▸ **DATASET SECTION**
----
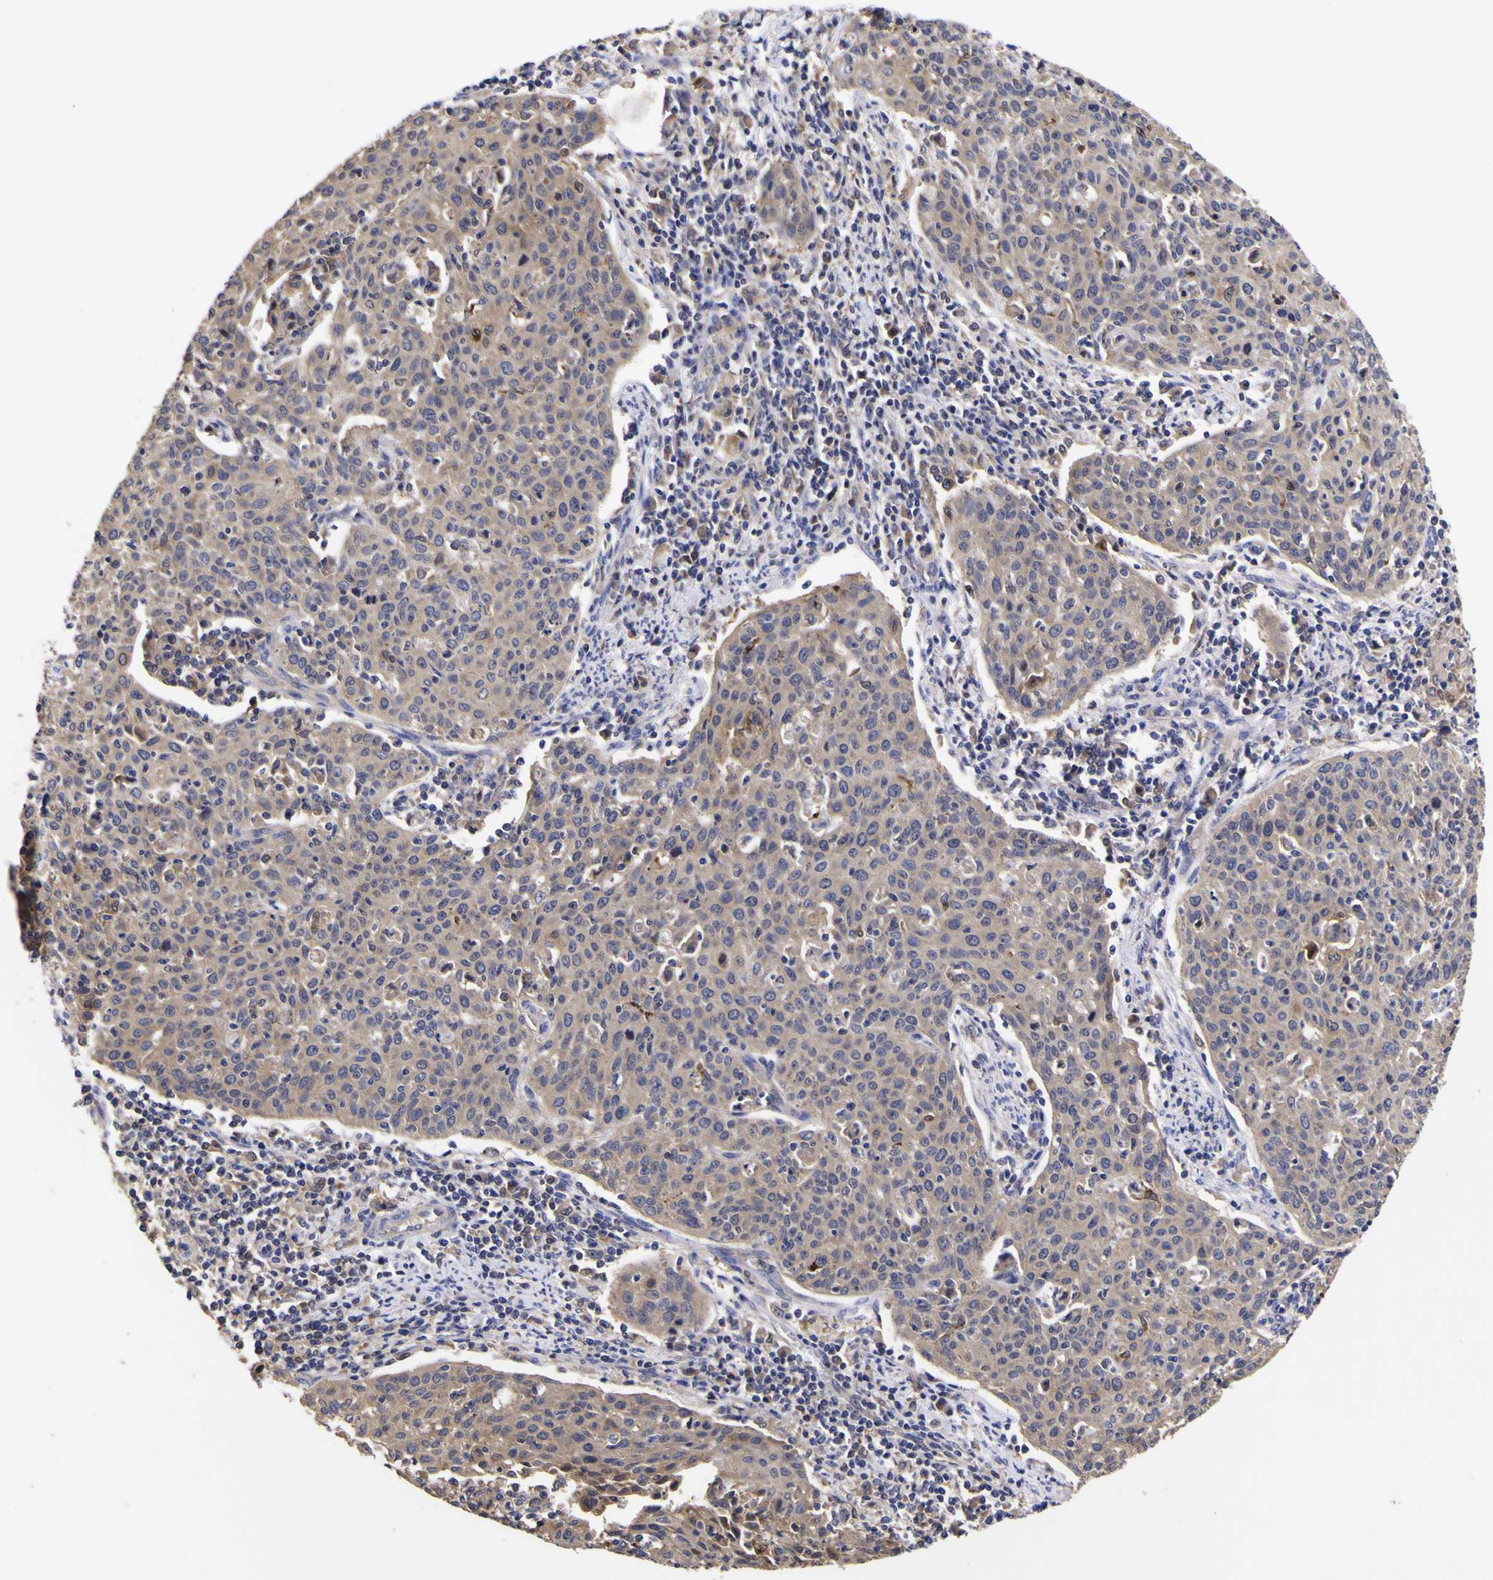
{"staining": {"intensity": "weak", "quantity": ">75%", "location": "cytoplasmic/membranous"}, "tissue": "cervical cancer", "cell_type": "Tumor cells", "image_type": "cancer", "snomed": [{"axis": "morphology", "description": "Squamous cell carcinoma, NOS"}, {"axis": "topography", "description": "Cervix"}], "caption": "Cervical squamous cell carcinoma was stained to show a protein in brown. There is low levels of weak cytoplasmic/membranous staining in about >75% of tumor cells.", "gene": "MAPK14", "patient": {"sex": "female", "age": 38}}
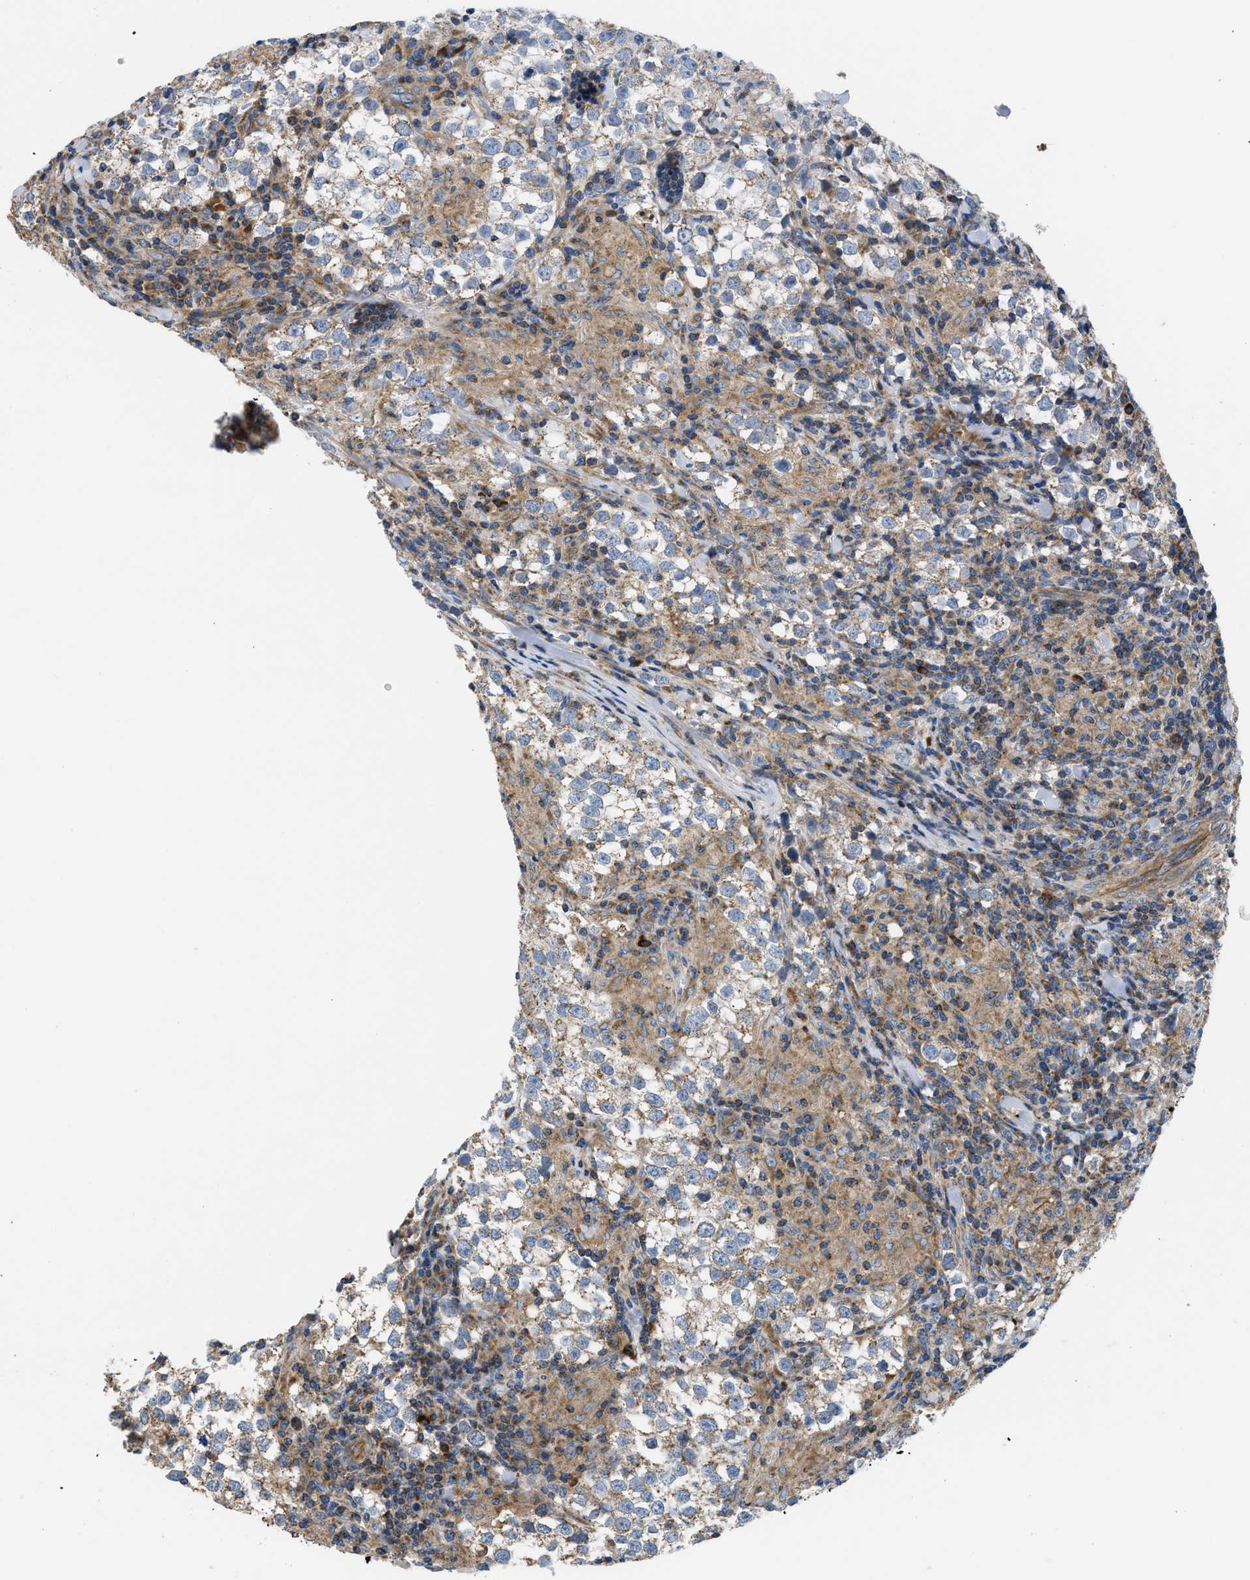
{"staining": {"intensity": "moderate", "quantity": "25%-75%", "location": "cytoplasmic/membranous"}, "tissue": "testis cancer", "cell_type": "Tumor cells", "image_type": "cancer", "snomed": [{"axis": "morphology", "description": "Seminoma, NOS"}, {"axis": "morphology", "description": "Carcinoma, Embryonal, NOS"}, {"axis": "topography", "description": "Testis"}], "caption": "Human testis cancer stained for a protein (brown) demonstrates moderate cytoplasmic/membranous positive expression in about 25%-75% of tumor cells.", "gene": "OPTN", "patient": {"sex": "male", "age": 36}}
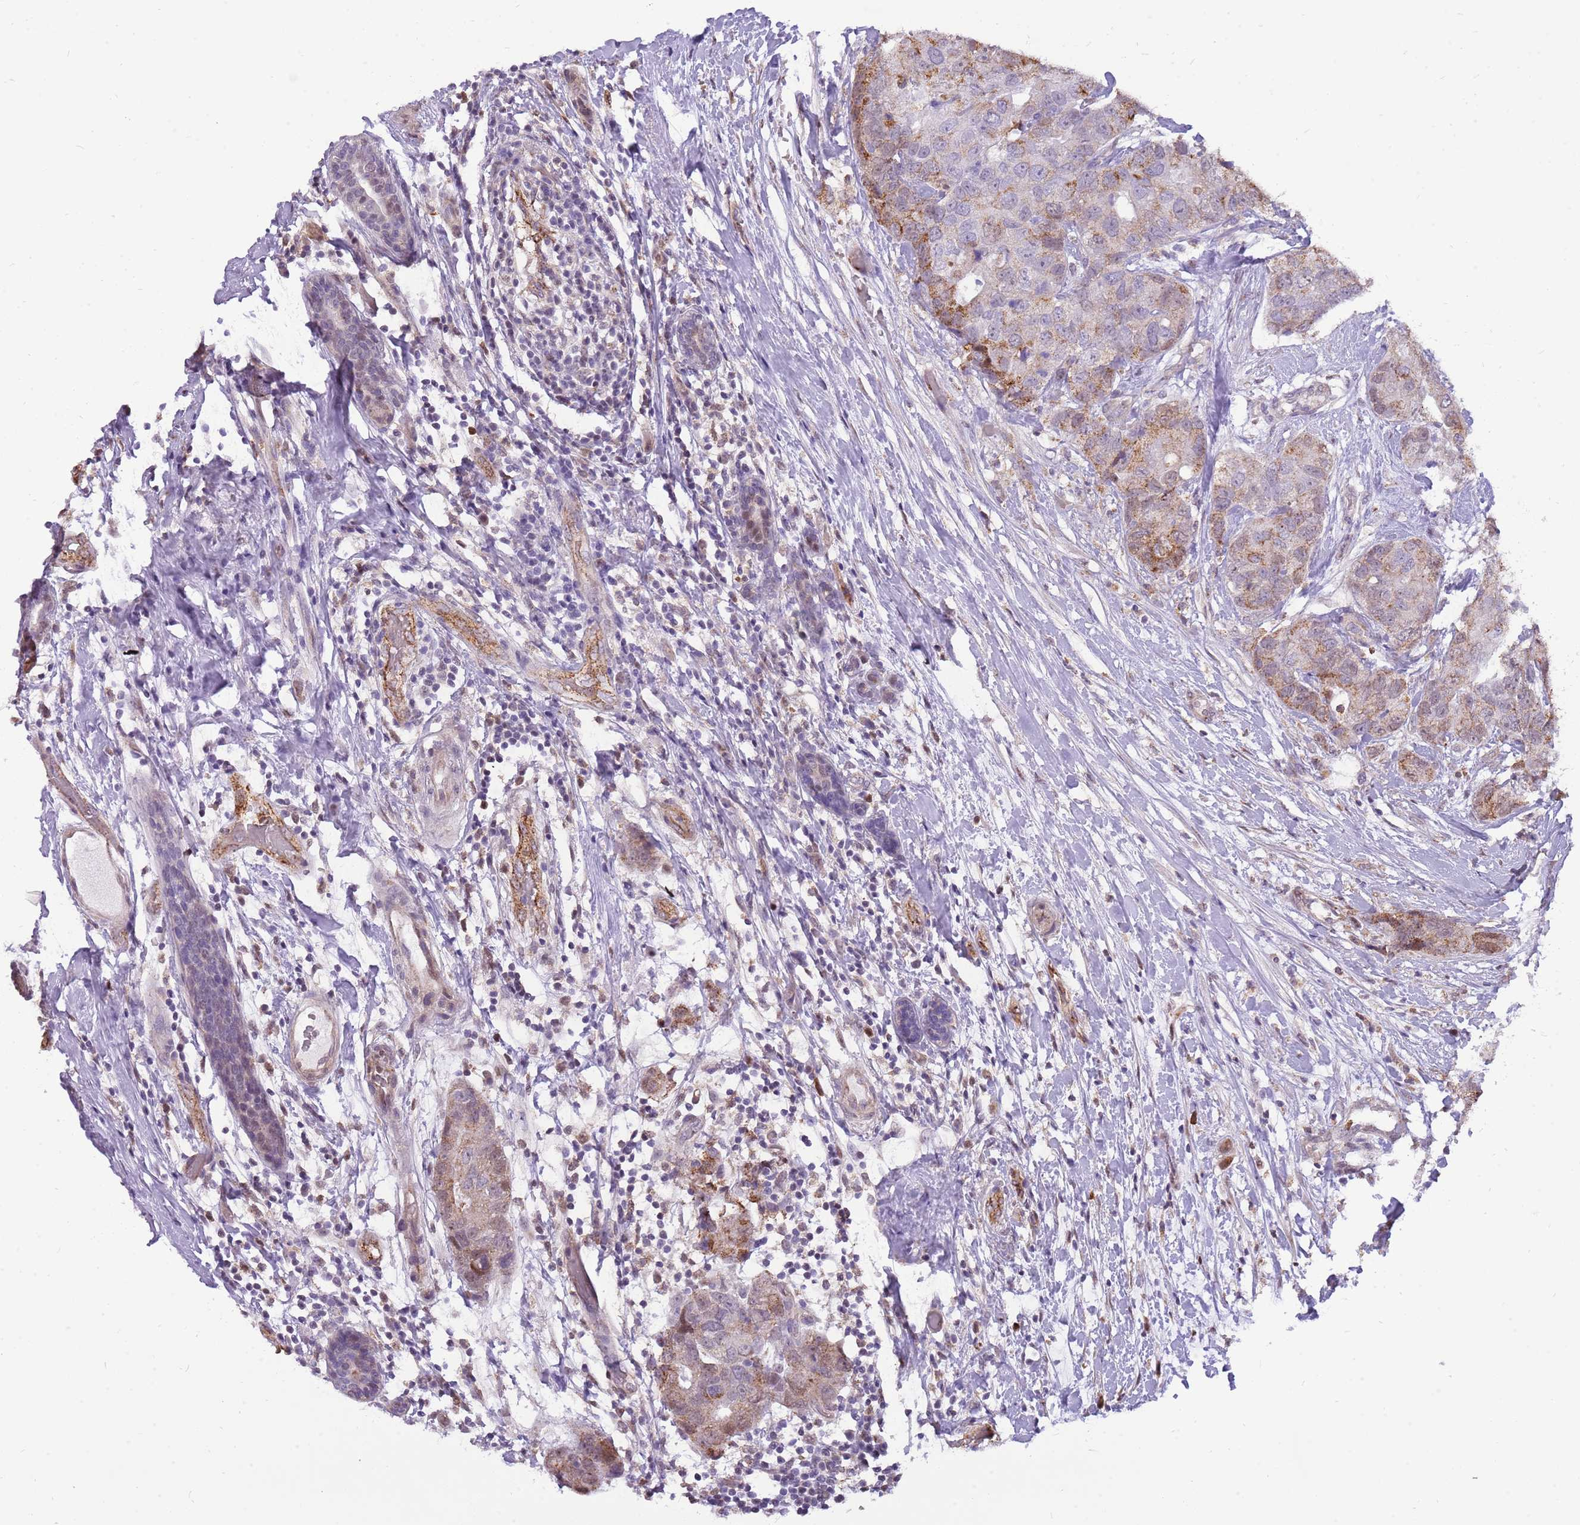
{"staining": {"intensity": "moderate", "quantity": "25%-75%", "location": "cytoplasmic/membranous"}, "tissue": "breast cancer", "cell_type": "Tumor cells", "image_type": "cancer", "snomed": [{"axis": "morphology", "description": "Duct carcinoma"}, {"axis": "topography", "description": "Breast"}], "caption": "Breast infiltrating ductal carcinoma tissue exhibits moderate cytoplasmic/membranous staining in approximately 25%-75% of tumor cells (DAB (3,3'-diaminobenzidine) IHC, brown staining for protein, blue staining for nuclei).", "gene": "PCNX1", "patient": {"sex": "female", "age": 62}}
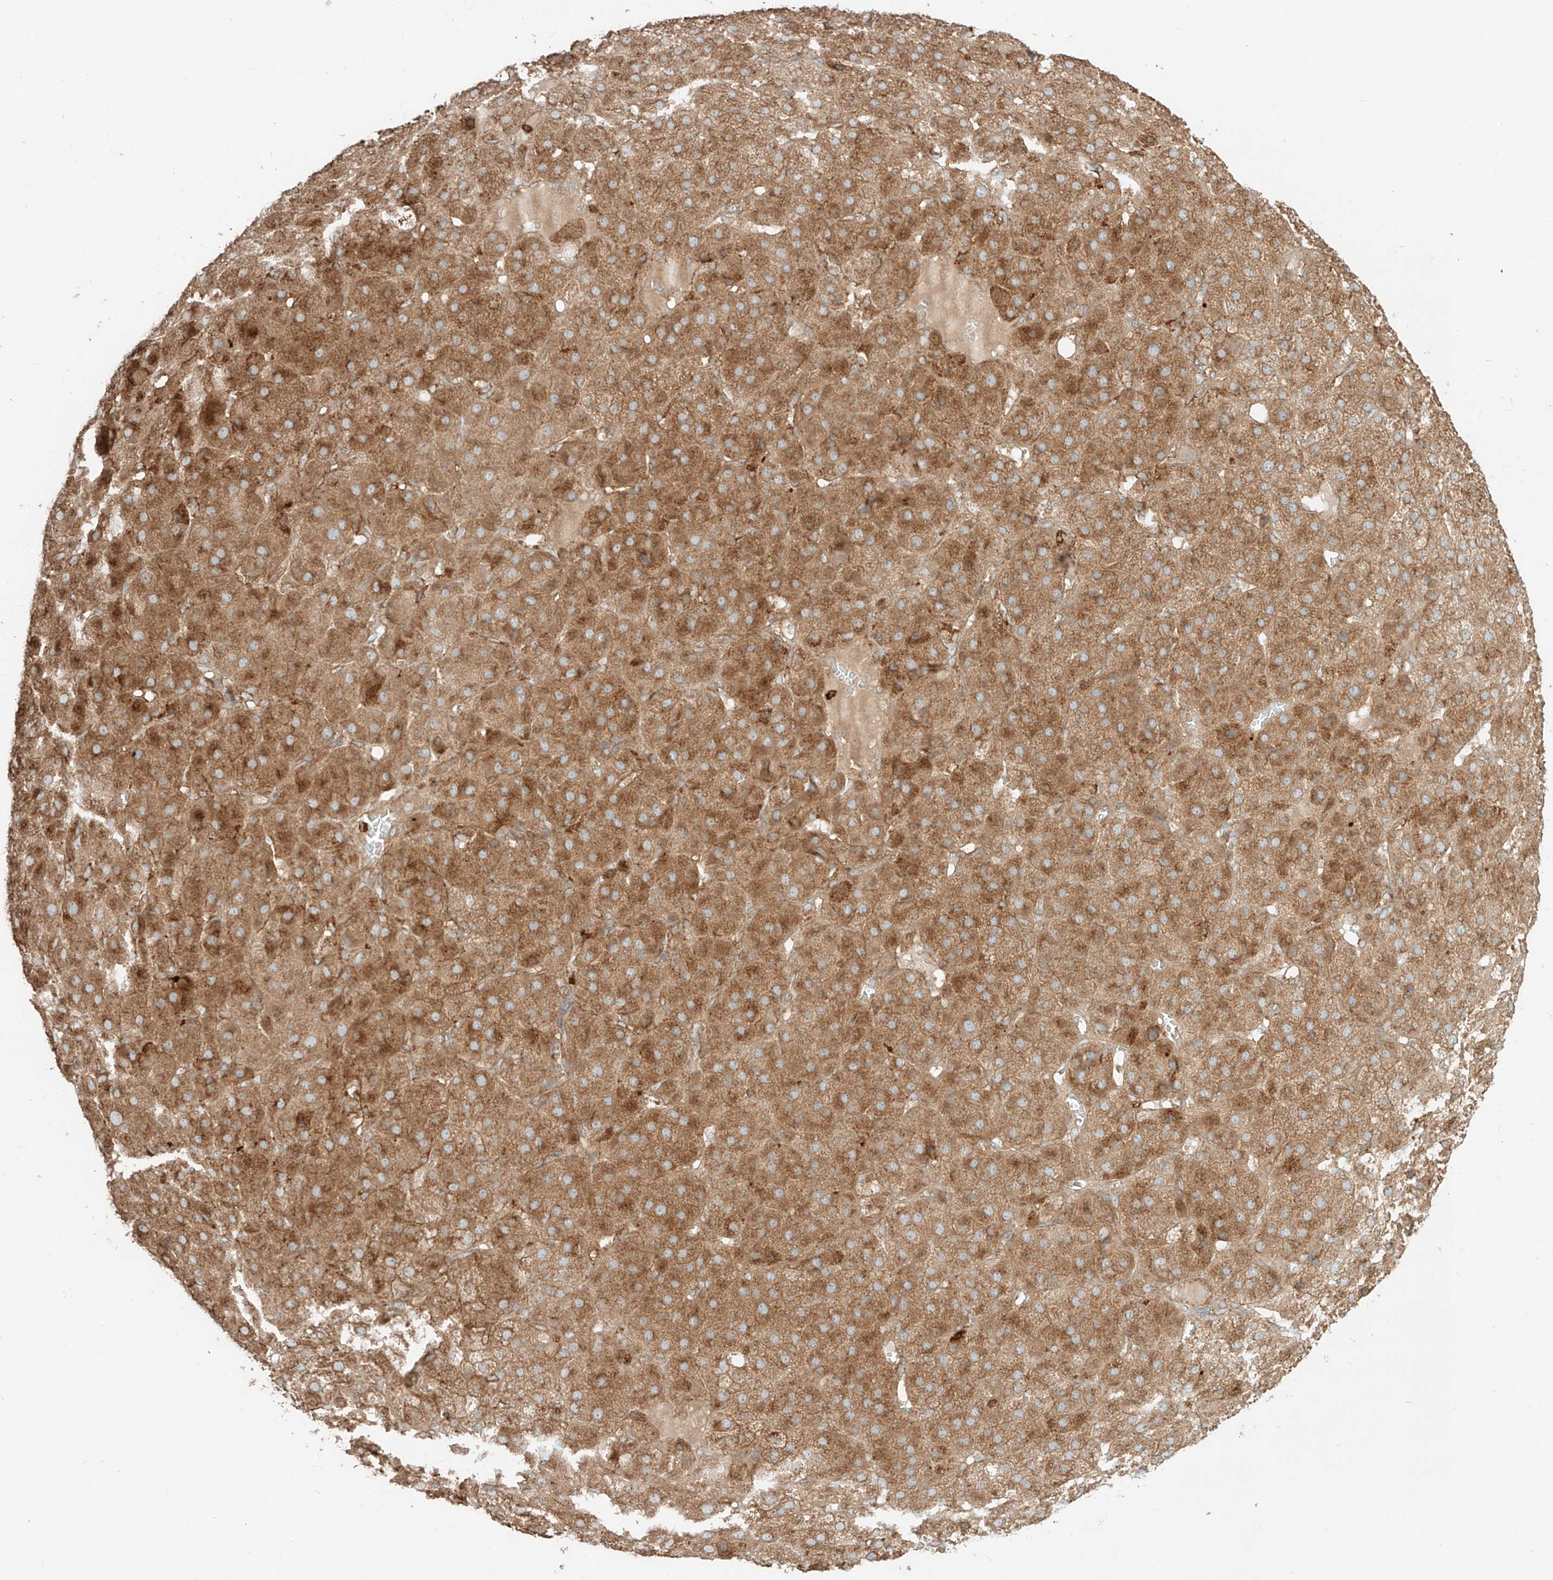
{"staining": {"intensity": "moderate", "quantity": ">75%", "location": "cytoplasmic/membranous"}, "tissue": "adrenal gland", "cell_type": "Glandular cells", "image_type": "normal", "snomed": [{"axis": "morphology", "description": "Normal tissue, NOS"}, {"axis": "topography", "description": "Adrenal gland"}], "caption": "Human adrenal gland stained for a protein (brown) displays moderate cytoplasmic/membranous positive expression in about >75% of glandular cells.", "gene": "CCDC115", "patient": {"sex": "female", "age": 57}}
----
▸ **WORK ITEM**
The range to set down runs from the line containing "infiltrating ductal carcinoma" through the final line of the data, both ends included; give it exactly and drop the pictures.

▸ **SOLUTION FOR THIS EXERCISE**
{"staining": {"intensity": "moderate", "quantity": "25%-75%", "location": "cytoplasmic/membranous"}, "tissue": "breast cancer", "cell_type": "Tumor cells", "image_type": "cancer", "snomed": [{"axis": "morphology", "description": "Duct carcinoma"}, {"axis": "topography", "description": "Breast"}], "caption": "Breast infiltrating ductal carcinoma tissue exhibits moderate cytoplasmic/membranous staining in approximately 25%-75% of tumor cells (DAB (3,3'-diaminobenzidine) IHC, brown staining for protein, blue staining for nuclei).", "gene": "PCNX1", "patient": {"sex": "female", "age": 62}}
{"staining": {"intensity": "moderate", "quantity": ">75%", "location": "cytoplasmic/membranous"}, "tissue": "adrenal gland", "cell_type": "Glandular cells", "image_type": "normal", "snomed": [{"axis": "morphology", "description": "Normal tissue, NOS"}, {"axis": "topography", "description": "Adrenal gland"}], "caption": "Human adrenal gland stained for a protein (brown) displays moderate cytoplasmic/membranous positive expression in about >75% of glandular cells.", "gene": "CCDC115", "patient": {"sex": "female", "age": 57}}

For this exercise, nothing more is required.